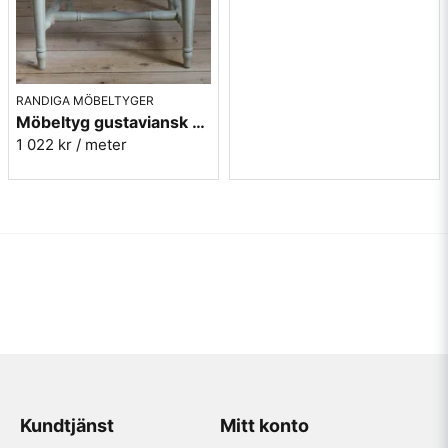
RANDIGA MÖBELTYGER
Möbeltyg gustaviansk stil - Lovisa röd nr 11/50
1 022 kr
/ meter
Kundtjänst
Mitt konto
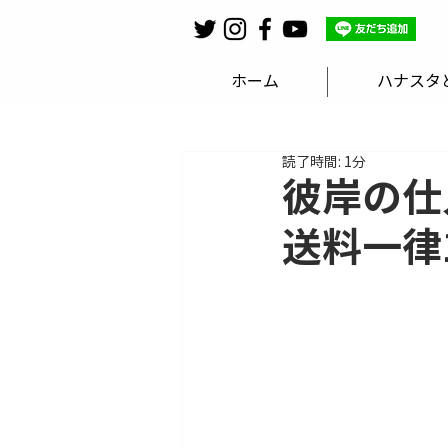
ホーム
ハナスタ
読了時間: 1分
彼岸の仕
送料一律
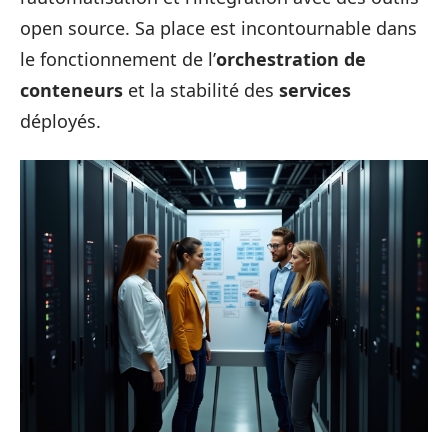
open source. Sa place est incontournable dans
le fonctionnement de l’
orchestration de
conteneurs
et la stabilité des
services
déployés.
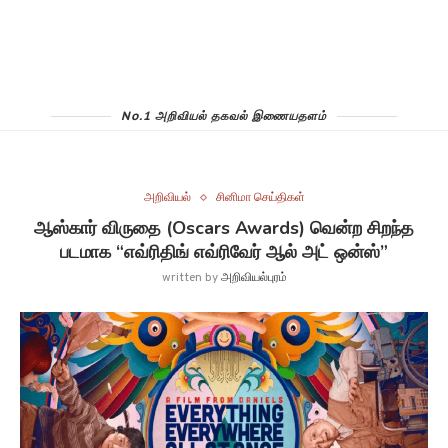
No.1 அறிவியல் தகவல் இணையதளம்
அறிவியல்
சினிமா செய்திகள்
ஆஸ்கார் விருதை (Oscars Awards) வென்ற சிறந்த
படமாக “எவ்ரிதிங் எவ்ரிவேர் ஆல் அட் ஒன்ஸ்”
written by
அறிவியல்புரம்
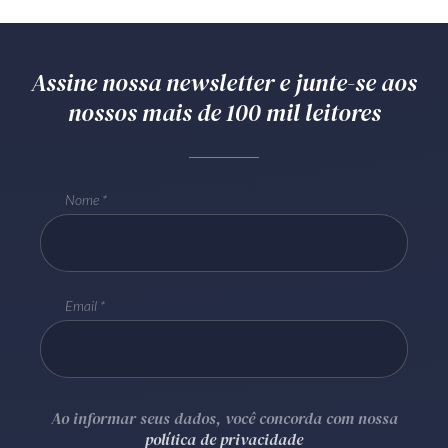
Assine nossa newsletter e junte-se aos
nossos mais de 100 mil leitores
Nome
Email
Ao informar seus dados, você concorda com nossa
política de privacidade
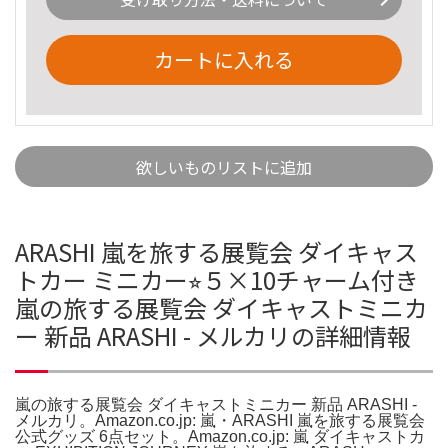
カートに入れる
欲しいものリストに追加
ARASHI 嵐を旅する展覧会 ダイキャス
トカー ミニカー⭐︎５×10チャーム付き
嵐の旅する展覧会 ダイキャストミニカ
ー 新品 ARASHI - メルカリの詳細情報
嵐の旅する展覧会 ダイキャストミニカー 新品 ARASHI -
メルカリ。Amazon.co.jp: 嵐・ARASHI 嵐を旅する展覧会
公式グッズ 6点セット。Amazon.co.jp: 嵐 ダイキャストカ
....
What you need to do: Put every line of text read from the items into a single numbered list, omitting blank lines and the picture markers.

Result below:
1. RANDIGA MÖBELTYGER
2. Möbeltyg gustaviansk stil - Lovisa röd nr 11/50
3. 1 022 kr
4. / meter
5. Kundtjänst
6. Mitt konto
7. ホーム
8. ハナスタ
9. 読了時間: 1分
10. 彼岸の仕
11. 送料一律
12. open source. Sa place est incontournable dans
13. le fonctionnement de l’
14. orchestration de
15. conteneurs
16. et la stabilité des
17. services
18. déployés.
19. No.1 அறிவியல் தகவல் இணையதளம்
20. அறிவியல்
21. சினிமா செய்திகள்
22. ஆஸ்கார் விருதை (Oscars Awards) வென்ற சிறந்த
23. படமாக “எவ்ரிதிங் எவ்ரிவேர் ஆல் அட் ஒன்ஸ்”
24. written by
25. அறிவியல்புரம்
26. Assine nossa newsletter e junte-se aos
27. nossos mais de 100 mil leitores
28. Nome
29. Email
30. Ao informar seus dados, você concorda com nossa
31. política de privacidade
32. カートに入れる
33. 欲しいものリストに追加
34. ARASHI 嵐を旅する展覧会 ダイキャス
35. トカー ミニカー⭐︎５×10チャーム付き
36. 嵐の旅する展覧会 ダイキャストミニカ
37. ー 新品 ARASHI - メルカリの詳細情報
38. 嵐の旅する展覧会 ダイキャストミニカー 新品 ARASHI -
39. メルカリ。Amazon.co.jp: 嵐・ARASHI 嵐を旅する展覧会
40. 公式グッズ 6点セット。Amazon.co.jp: 嵐 ダイキャストカ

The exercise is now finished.